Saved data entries

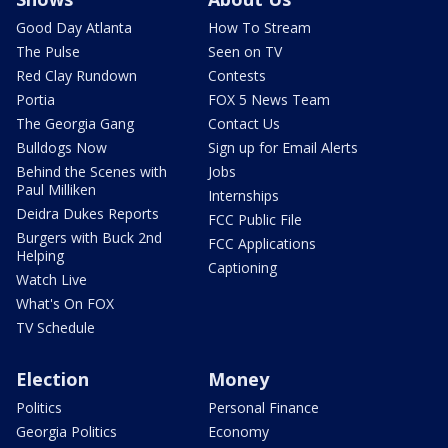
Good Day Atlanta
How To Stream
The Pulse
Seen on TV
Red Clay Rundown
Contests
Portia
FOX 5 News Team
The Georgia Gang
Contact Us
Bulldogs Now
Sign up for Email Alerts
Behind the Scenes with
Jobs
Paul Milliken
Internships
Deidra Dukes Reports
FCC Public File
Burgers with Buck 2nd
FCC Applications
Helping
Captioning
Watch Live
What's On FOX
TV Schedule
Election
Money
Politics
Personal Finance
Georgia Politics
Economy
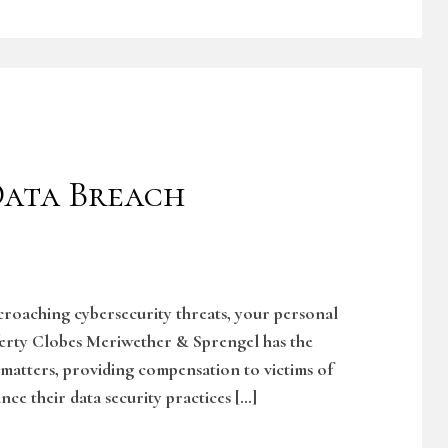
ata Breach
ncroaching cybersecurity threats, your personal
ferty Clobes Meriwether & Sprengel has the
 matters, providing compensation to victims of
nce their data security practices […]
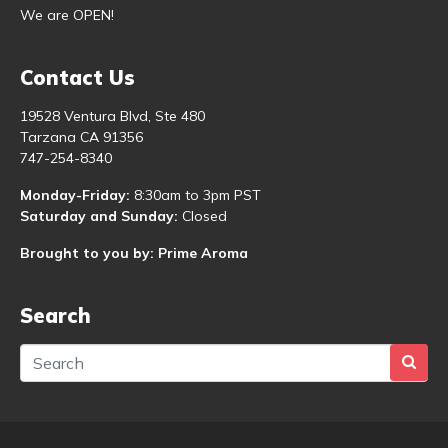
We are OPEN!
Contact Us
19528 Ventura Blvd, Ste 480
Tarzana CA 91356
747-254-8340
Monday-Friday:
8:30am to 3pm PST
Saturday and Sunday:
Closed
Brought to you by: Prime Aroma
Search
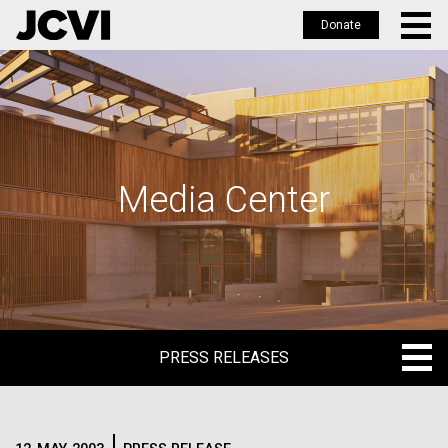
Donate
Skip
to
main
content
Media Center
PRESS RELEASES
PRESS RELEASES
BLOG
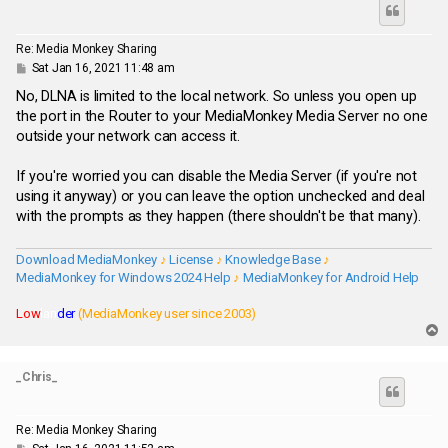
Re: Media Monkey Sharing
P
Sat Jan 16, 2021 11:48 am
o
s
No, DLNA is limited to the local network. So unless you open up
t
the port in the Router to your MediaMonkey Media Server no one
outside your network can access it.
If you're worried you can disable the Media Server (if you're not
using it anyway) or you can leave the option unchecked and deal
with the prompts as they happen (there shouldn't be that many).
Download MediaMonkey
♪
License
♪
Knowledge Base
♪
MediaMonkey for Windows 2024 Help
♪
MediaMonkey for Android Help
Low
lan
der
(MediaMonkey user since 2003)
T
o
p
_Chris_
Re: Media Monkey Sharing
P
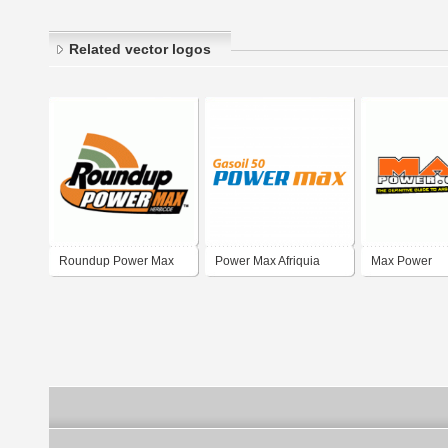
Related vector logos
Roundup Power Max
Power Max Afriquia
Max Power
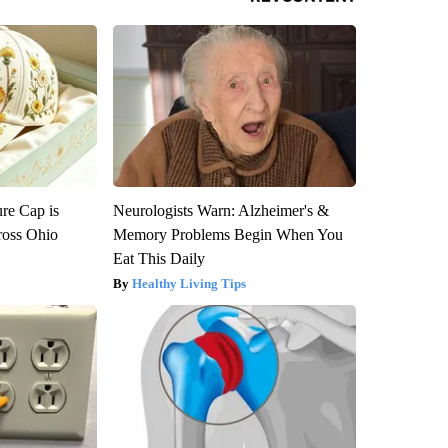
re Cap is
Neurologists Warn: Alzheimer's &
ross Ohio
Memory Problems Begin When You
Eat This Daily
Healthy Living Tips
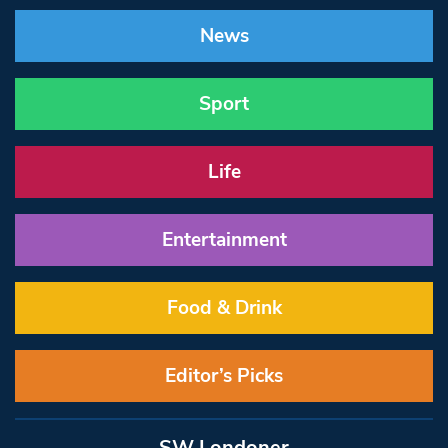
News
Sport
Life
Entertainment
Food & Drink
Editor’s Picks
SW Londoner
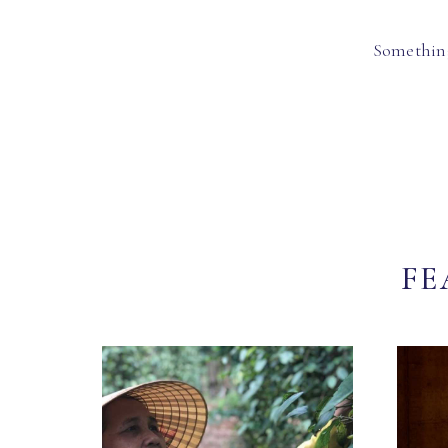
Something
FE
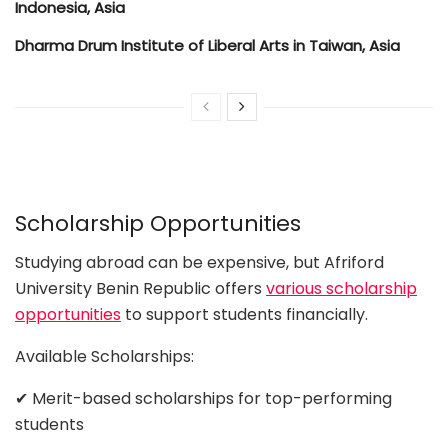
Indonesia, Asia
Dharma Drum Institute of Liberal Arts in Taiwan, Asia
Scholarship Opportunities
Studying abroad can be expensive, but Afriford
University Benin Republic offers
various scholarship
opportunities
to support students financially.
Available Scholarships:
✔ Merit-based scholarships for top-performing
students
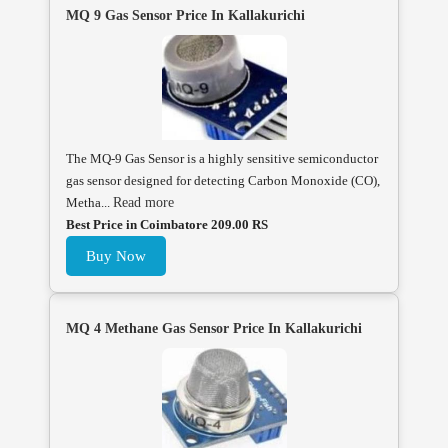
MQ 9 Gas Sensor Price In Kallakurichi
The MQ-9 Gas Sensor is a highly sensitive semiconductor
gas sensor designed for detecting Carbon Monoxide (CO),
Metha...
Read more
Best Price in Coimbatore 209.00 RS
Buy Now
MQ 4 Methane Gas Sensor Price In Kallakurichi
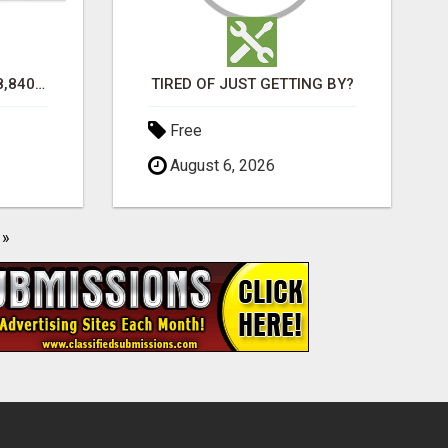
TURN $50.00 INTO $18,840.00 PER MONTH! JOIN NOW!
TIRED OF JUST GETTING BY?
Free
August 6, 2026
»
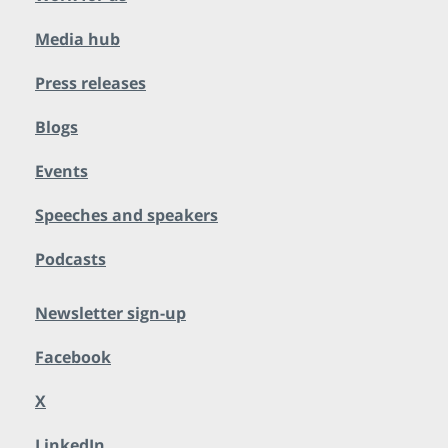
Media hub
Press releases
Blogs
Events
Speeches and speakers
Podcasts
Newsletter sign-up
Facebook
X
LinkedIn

* * *

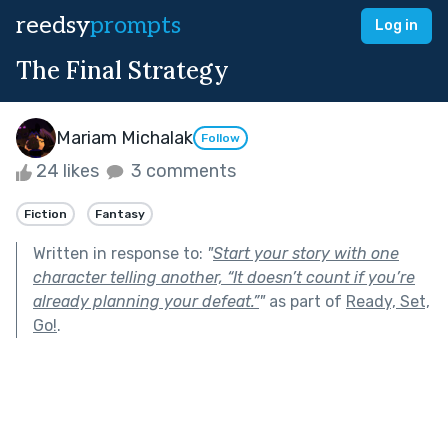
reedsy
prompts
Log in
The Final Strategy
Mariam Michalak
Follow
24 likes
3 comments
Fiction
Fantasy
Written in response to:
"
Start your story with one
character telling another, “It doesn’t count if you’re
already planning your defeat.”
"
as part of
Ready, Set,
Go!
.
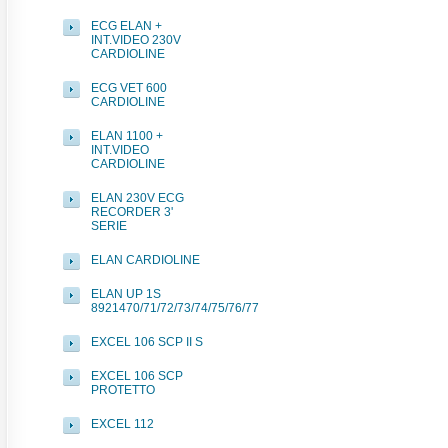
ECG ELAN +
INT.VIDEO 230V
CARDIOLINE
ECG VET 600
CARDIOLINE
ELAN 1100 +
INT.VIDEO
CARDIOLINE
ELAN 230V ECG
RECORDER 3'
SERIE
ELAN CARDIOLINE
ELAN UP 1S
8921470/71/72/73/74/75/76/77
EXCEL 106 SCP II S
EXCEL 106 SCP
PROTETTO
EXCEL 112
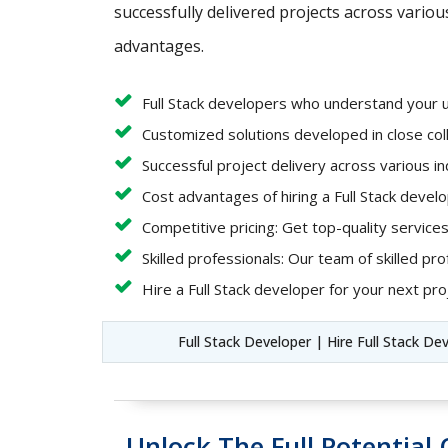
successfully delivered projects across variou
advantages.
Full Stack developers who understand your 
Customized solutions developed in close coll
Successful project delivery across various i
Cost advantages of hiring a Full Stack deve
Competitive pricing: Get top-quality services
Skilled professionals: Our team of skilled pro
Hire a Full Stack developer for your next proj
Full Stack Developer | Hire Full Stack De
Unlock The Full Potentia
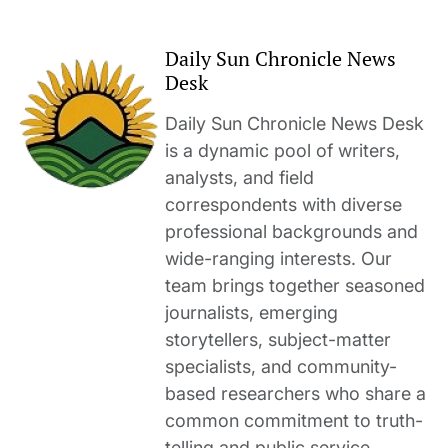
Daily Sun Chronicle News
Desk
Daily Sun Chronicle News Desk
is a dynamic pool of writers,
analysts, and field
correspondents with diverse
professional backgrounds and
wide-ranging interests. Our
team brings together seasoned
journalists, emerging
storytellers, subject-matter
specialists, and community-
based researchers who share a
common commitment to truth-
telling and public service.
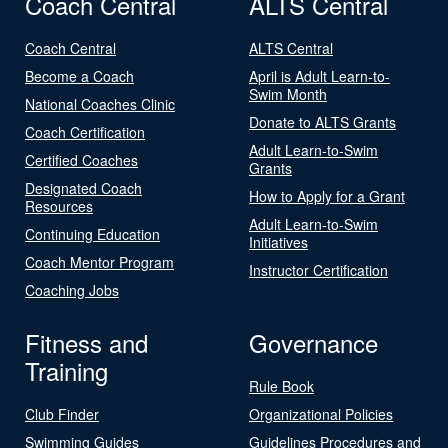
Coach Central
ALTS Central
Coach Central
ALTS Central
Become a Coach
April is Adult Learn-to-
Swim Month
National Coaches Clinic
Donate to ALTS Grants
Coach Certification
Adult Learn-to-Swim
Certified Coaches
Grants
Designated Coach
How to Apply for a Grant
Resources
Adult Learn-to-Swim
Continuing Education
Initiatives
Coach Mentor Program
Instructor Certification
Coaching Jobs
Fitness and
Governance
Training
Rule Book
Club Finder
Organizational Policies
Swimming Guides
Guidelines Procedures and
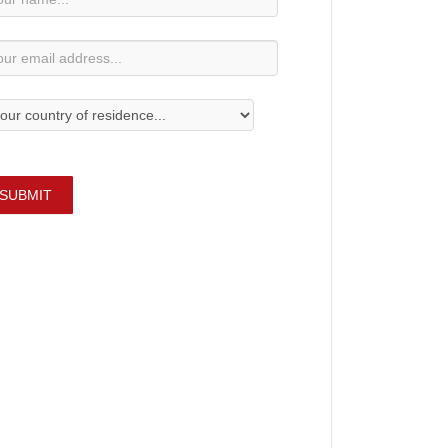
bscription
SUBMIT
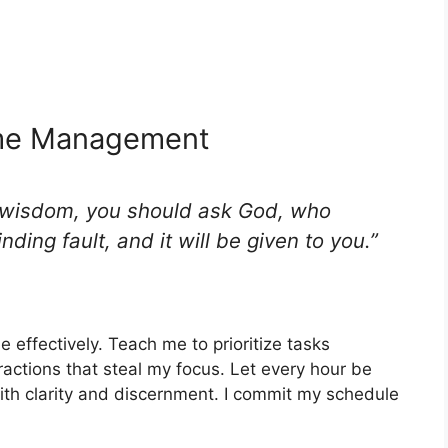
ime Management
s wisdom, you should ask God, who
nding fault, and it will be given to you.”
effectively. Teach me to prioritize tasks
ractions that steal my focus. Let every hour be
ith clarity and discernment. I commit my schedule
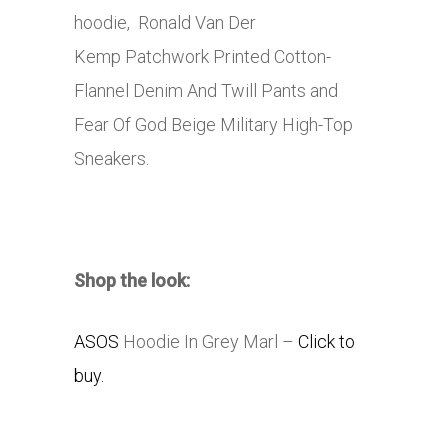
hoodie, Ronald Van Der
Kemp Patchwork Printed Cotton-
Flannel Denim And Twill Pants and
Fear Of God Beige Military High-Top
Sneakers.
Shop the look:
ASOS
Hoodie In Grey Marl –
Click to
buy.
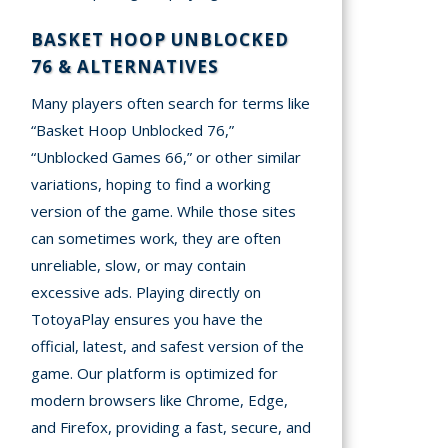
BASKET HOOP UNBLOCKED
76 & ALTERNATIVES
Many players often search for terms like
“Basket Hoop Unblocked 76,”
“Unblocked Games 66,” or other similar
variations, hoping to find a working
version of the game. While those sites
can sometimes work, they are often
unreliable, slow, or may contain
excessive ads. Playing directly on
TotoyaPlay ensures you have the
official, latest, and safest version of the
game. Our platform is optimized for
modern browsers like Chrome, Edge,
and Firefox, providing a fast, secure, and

...

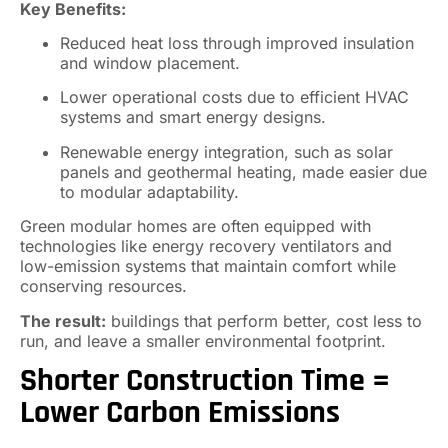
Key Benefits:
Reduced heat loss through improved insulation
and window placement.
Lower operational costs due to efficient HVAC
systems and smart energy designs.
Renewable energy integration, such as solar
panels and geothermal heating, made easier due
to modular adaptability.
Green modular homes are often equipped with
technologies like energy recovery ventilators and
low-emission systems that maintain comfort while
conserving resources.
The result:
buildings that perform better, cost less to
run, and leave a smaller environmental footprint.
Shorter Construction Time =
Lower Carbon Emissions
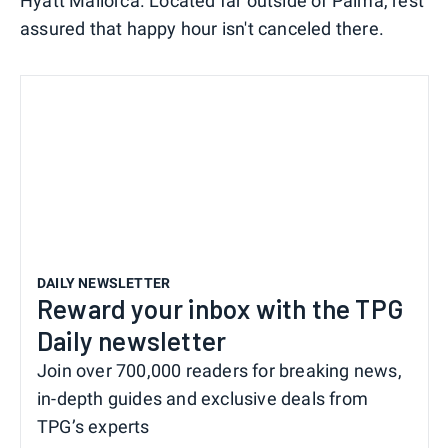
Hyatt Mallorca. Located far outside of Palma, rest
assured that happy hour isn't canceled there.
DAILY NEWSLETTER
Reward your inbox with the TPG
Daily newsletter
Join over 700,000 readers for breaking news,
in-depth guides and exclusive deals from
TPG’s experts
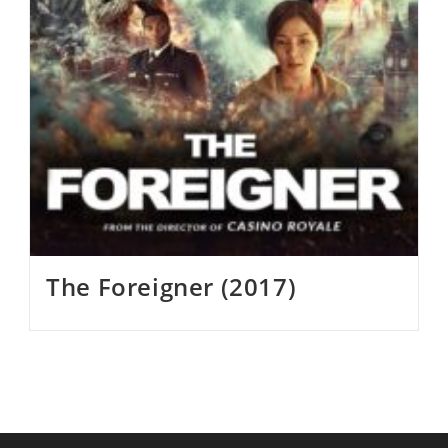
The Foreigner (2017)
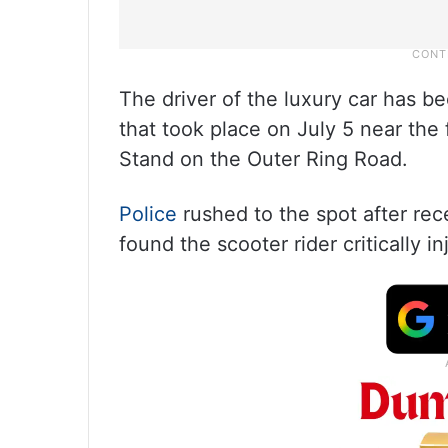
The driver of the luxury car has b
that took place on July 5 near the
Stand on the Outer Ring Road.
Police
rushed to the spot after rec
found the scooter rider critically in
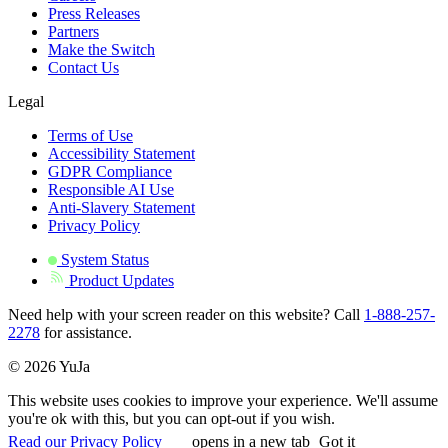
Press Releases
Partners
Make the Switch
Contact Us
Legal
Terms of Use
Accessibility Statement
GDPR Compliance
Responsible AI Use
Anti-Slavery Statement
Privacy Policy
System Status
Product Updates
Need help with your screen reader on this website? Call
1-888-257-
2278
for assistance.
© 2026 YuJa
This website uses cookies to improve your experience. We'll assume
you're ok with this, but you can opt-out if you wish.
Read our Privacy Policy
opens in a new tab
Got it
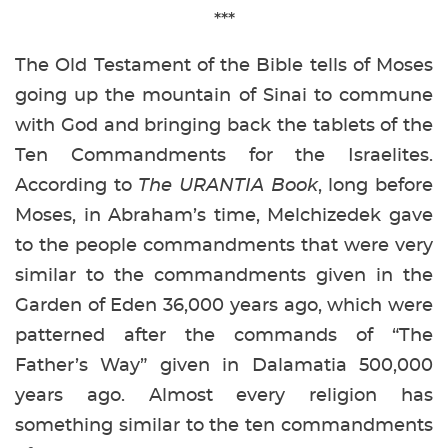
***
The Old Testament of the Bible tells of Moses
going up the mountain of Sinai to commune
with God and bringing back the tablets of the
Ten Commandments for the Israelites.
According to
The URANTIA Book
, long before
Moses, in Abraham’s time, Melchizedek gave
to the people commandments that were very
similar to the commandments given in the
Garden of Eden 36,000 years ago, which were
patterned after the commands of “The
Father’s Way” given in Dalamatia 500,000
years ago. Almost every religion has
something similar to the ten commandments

What to work on |
From the rows above, select every line that has the word "Privacy" in it.

Solution to the exercise |
Privacy Policy
Read our Privacy Policy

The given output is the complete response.